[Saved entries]
● ● ● ● ● ● ●

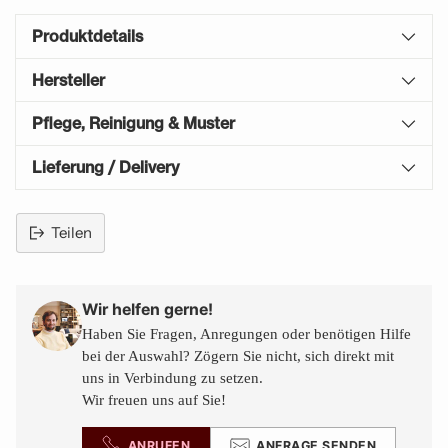
Produktdetails
Hersteller
Pflege, Reinigung & Muster
Lieferung / Delivery
Teilen
Produkt
in
den
Wir helfen gerne!
Warenkorb
Haben Sie Fragen, Anregungen oder benötigen Hilfe
legen
bei der Auswahl? Zögern Sie nicht, sich direkt mit
uns in Verbindung zu setzen.
Wir freuen uns auf Sie!
ANRUFEN
ANFRAGE SENDEN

● ● ● ● ● ● ●

Beginning at the line that holds "Wir helfen gerne!", reproduce the lines exactly up to and including the final line of the entries.

→ **Response area**:
Wir helfen gerne!
Warenkorb
Haben Sie Fragen, Anregungen oder benötigen Hilfe
legen
bei der Auswahl? Zögern Sie nicht, sich direkt mit
uns in Verbindung zu setzen.
Wir freuen uns auf Sie!
ANRUFEN
ANFRAGE SENDEN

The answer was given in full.